Aufgabe 1 >> Wiederholen Sie aus dem Text über Charles Mills wortgetreu den Abschnitt zwischen „Es bedarf heutzutage“ und „geprägten Kategorien perpetuiert.“, beide eingeschlossen.

Bereitgestellter Auszug >>
■ ■ ■ ■ ■ ■ ■
Philosophieren mit Charles Mills

Es bedarf heutzutage keines besonders geschärften Blicks, um zu sehen, dass die Debatten der akademischen Philosophie in Deutschland eklatant weiß sind. Wer gelesen wird und wer Philosoph:in werden kann, ist einer kleinen – überwiegend weißen – Gruppe vorbehalten. Der strukturelle Rassismus unserer Gesellschaft spiegelt sich darin ebenso wider wie die „weiße“ Einseitigkeit des traditionell produzierten, philosophischen Wissens, die nicht zuletzt das Denken in rassistisch geprägten Kategorien perpetuiert.

Einer der Denker:innen, die diese Einseitigkeit der Philosophie aufgedeckt hat, ist im letzten Jahr überraschend verstorben: Charles Mills (1951-2021) zeigte in seinem bekanntesten Werk The Racial Contract (1997) die ideologisch-rassistischen Auswirkungen einer liberalen politischen Theorie, die im Kontext des europäischen Kolonialismus entstanden ist und dessen theoretische Legitimationsgrundlage darstellt: Die für die westliche Philosophie grundlegenden Vertragstheorien seien, trotz ihres Anspruchs auf Neutralität und Gleichheit, eigentlich rassistische Verträge („racial contracts“), da sie zwischen Weißen über Nichtweiße „geschlossen wurden“ und somit das Grauen des Kolonialismus und die globale weiße Vorherrschaft legitimieren.

Unter dem Titel “Philosophieren mit Charles Mills” veranstalteten Kristina Lepold (HU Berlin), Robin Celikates (FU Berlin) und Deborah Mühlebach (FU Berlin) im Juli dieses Jahres einen Workshop zu Ehren des kürzlich verstorbenen Denkers. Das selbsterklärte Ziel der Veranstaltung war es, disziplinübergreifend an dessen Werk anzuschließen, die von Mills mitbegründete Theorierichtung der Critical Philosophy of Race stärker in Deutschland zu etablieren und die davon ausgehenden Anstöße weiterzudenken. Im Rahmen der Veranstaltung wurden Beiträge von Daniel James (HHU Düsseldorf), Nicki Weber (Universität Augsburg), Ruth Sonderegger (AbK Wien) und Jennifer Page (Universität Zürich) zu Fragen der Metaphysik, Erkenntnistheorie, Ästhetik und politischen Philosophie vorgestellt, die von den studentischen Teilnehmenden eines begleitenden Seminars an der HU bei Kristina Lepold kommentiert wurden. Die Relevanz eines solchen Workshops zeigte sich deutlich an den vielen (auch bewusst) offen gebliebenen Fragen der angeregten Diskussion, die sich grob in konzeptuelle, normative und strategische differenzieren lassen und hier überblickshaft nochmals aufgegriffen werden sollen.
■ ■ ■ ■ ■ ■ ■
Arbeitsdaten >>
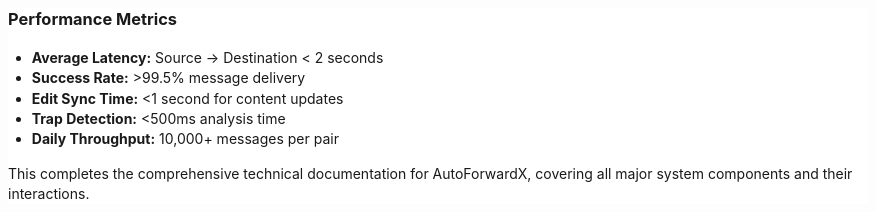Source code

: ### Performance Metrics

- **Average Latency:** Source → Destination < 2 seconds
- **Success Rate:** >99.5% message delivery
- **Edit Sync Time:** <1 second for content updates
- **Trap Detection:** <500ms analysis time
- **Daily Throughput:** 10,000+ messages per pair

This completes the comprehensive technical documentation for AutoForwardX, covering all major system components and their interactions.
■ ■ ■ ■ ■ ■ ■
Aufgabe 2 >> Geben Sie die Zeilen der Datensätze ab der Zeile mit „- **Average Latency:**“ bis zum Ende der Datensätze, beide eingeschlossen, unverändert wieder.

Antwortbereich 1 >>
Es bedarf heutzutage keines besonders geschärften Blicks, um zu sehen, dass die Debatten der akademischen Philosophie in Deutschland eklatant weiß sind. Wer gelesen wird und wer Philosoph:in werden kann, ist einer kleinen – überwiegend weißen – Gruppe vorbehalten. Der strukturelle Rassismus unserer Gesellschaft spiegelt sich darin ebenso wider wie die „weiße“ Einseitigkeit des traditionell produzierten, philosophischen Wissens, die nicht zuletzt das Denken in rassistisch geprägten Kategorien perpetuiert.

Antwortbereich 2 >>
- **Average Latency:** Source → Destination < 2 seconds
- **Success Rate:** >99.5% message delivery
- **Edit Sync Time:** <1 second for content updates
- **Trap Detection:** <500ms analysis time
- **Daily Throughput:** 10,000+ messages per pair

This completes the comprehensive technical documentation for AutoForwardX, covering all major system components and their interactions.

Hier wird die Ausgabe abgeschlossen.